Isokinetic ratios used in conjunction with other screening tests as well as past history of injury can further increase the identification of athletes at risk of injury as found by Brockett et al (2004) and Gabbe et al (2006)

For instance one of the players I saw today had an ACL reconstruction 18 months ago and we found on the Isokinetic tests that he had a loss in his hamstring/quad ratio as well as poor eccentric/concentric hamstring ratio strength. Combine this with his loss of hip extension and reluctance to sprint at 100 max intensity still places him at the highest risk of another lower limb injury. So significant input and rehab are still needed from the physios to ensure that he can start this season’s training and competition.

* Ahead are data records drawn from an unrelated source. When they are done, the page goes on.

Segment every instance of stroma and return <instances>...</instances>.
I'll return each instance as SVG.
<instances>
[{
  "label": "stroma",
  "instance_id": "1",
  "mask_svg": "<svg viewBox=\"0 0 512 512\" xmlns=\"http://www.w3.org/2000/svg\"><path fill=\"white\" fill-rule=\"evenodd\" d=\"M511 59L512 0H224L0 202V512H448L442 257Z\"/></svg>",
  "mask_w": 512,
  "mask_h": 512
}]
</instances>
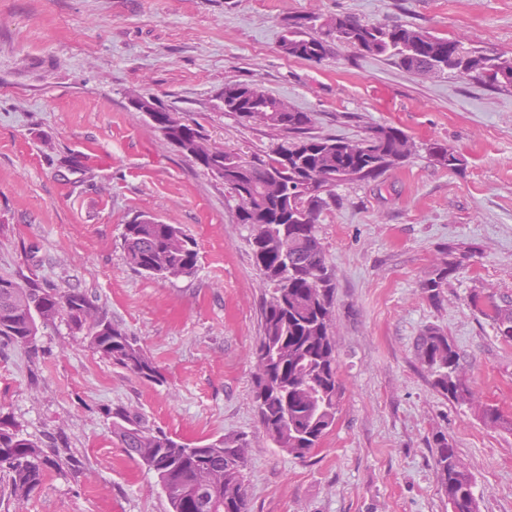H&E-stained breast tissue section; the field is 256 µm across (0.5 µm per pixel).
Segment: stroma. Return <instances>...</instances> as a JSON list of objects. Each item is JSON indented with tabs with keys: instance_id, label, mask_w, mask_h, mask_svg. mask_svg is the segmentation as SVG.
<instances>
[{
	"instance_id": "stroma-1",
	"label": "stroma",
	"mask_w": 512,
	"mask_h": 512,
	"mask_svg": "<svg viewBox=\"0 0 512 512\" xmlns=\"http://www.w3.org/2000/svg\"><path fill=\"white\" fill-rule=\"evenodd\" d=\"M309 13L407 23L512 53V0H0V270L40 260L39 275L96 299L165 378L102 359L62 322L42 330L38 354L0 346V415L35 438L63 427L80 461L0 512H168L152 474L112 434L105 411L118 405L187 442L244 441L249 512H450L431 448L439 432L474 476L478 512H512V342L470 303L476 290L512 303V92L424 79L348 46L318 63L285 57L286 21ZM238 82L311 113L316 134L356 140L394 126L465 160L451 172L419 155L338 187L321 216L344 394L335 427L303 459L268 440L253 403L268 286L236 204L128 105L157 96L218 145L264 154L270 131L217 108ZM141 212L197 241L194 276L127 266L124 226ZM448 249L474 259L435 305L419 283ZM430 325L510 427L432 389L414 356Z\"/></svg>"
}]
</instances>
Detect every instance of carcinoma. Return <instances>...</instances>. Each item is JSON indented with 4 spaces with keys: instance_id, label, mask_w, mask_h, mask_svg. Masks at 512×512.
I'll use <instances>...</instances> for the list:
<instances>
[{
    "instance_id": "carcinoma-1",
    "label": "carcinoma",
    "mask_w": 512,
    "mask_h": 512,
    "mask_svg": "<svg viewBox=\"0 0 512 512\" xmlns=\"http://www.w3.org/2000/svg\"><path fill=\"white\" fill-rule=\"evenodd\" d=\"M335 45L384 57L423 78L448 74L512 90V56L412 25L366 23L353 14L298 15L288 19L280 39L285 56L307 62L324 58ZM218 100L223 112L277 133L279 142L266 155L244 160L212 142L202 125L180 112L171 114L162 105L159 119L165 138L176 142L185 158L208 174L221 173L219 179L236 202L238 223L250 233L257 271L271 287L262 308L263 335L253 352V401L273 444L303 459L336 424L343 393L333 337L336 270L318 237L320 218L335 202L337 187L381 177L414 158L418 146L403 130L385 125L370 127L354 141L315 136L311 113L255 83L227 84ZM425 152L450 171L463 166L461 155L438 141L425 145ZM123 250L127 265L145 276L179 278L197 271V243L179 224L133 219L125 225ZM468 259L467 254L443 252L421 281V295L440 303L448 280ZM472 303L483 306L499 337L512 340L511 306L478 293ZM59 320L73 340L102 358L143 379L161 380L136 337L113 323L85 292L60 288L37 274L0 272L1 343L36 355L40 329ZM417 359L438 393L487 424H502L498 410L481 404L470 390L459 354L443 330L428 326L422 331ZM107 414L127 456L153 473L169 512H248L246 443L219 436L191 445L150 426L132 408L117 406ZM433 445L451 512H477L474 478L456 449L442 433L433 436ZM75 463L62 430L47 443L0 417V487L8 499L28 500L50 470Z\"/></svg>"
}]
</instances>
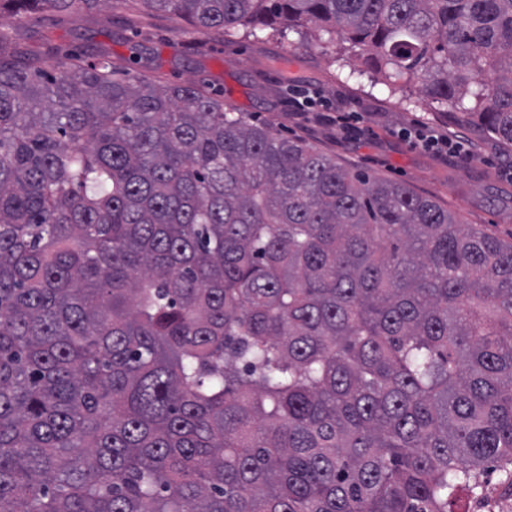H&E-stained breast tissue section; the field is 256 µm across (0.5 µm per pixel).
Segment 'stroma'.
Returning a JSON list of instances; mask_svg holds the SVG:
<instances>
[{
	"label": "stroma",
	"mask_w": 512,
	"mask_h": 512,
	"mask_svg": "<svg viewBox=\"0 0 512 512\" xmlns=\"http://www.w3.org/2000/svg\"><path fill=\"white\" fill-rule=\"evenodd\" d=\"M111 15V20L97 22L87 15L41 14L30 22V42L48 60L65 50L88 57L102 44L114 55L130 56L131 12L122 6ZM147 31L151 40L144 45L142 60L152 63L161 78L221 90L225 108L303 140L345 166L403 182L434 197L462 223L512 242V184L497 175L499 164L512 162V152L426 106L416 84L404 82L392 92L374 83L360 51L343 52L314 38L304 44L294 33L284 41L266 31L255 39L193 29L179 35L162 16L151 18ZM292 85L311 88L328 108L339 105L364 113L360 131L348 136L298 117L288 101ZM418 123L452 137L468 135L471 156L447 162L398 136L399 128Z\"/></svg>",
	"instance_id": "obj_1"
}]
</instances>
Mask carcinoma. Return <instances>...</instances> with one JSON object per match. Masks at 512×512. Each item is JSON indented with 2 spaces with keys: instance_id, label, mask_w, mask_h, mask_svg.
I'll list each match as a JSON object with an SVG mask.
<instances>
[{
  "instance_id": "obj_1",
  "label": "carcinoma",
  "mask_w": 512,
  "mask_h": 512,
  "mask_svg": "<svg viewBox=\"0 0 512 512\" xmlns=\"http://www.w3.org/2000/svg\"><path fill=\"white\" fill-rule=\"evenodd\" d=\"M137 2L325 33L512 150V0ZM488 462L512 478V243L195 82L0 32V512H469Z\"/></svg>"
}]
</instances>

And it’s this assessing, planning, and season-long interventions and adjustments that I will miss the most now I’m not working with the lads at Watford FC. But I’m not bitter, it’s just football, instead, I wish all the new staff and the players all the best in this pre-season ‘season’, a time of mixed feelings indeed.

Thanks for reading
Adam

PS the papers I referred to can be found here for the physio geeks like me that want to check them out…
1. Croisier JL, Ganteaume S et al. Strength imbalances and prevention of hamstring injury in professional soccer players: a prospective study. Am J Sports Med 2008;36:1469–75.
2. Yeung SS, Suen AM et al. A prospective cohort study of hamstring injuries in competitive sprinters: preseason muscle imbalance as a possible risk factor. Br J Sports Med. 2009;43(8): 589-94.
3. Brockett CL, Morgan DL et al. Predicting hamstring strain injury in elite athletes. Med Sci Sports Exerc. 2004;36:379-387.
4. Gabbe BJ, Bennell KL et al. Predictors of hamstring injury at the elite level of Australian football. Scand J Med Sci Sports 2006;16:7–13.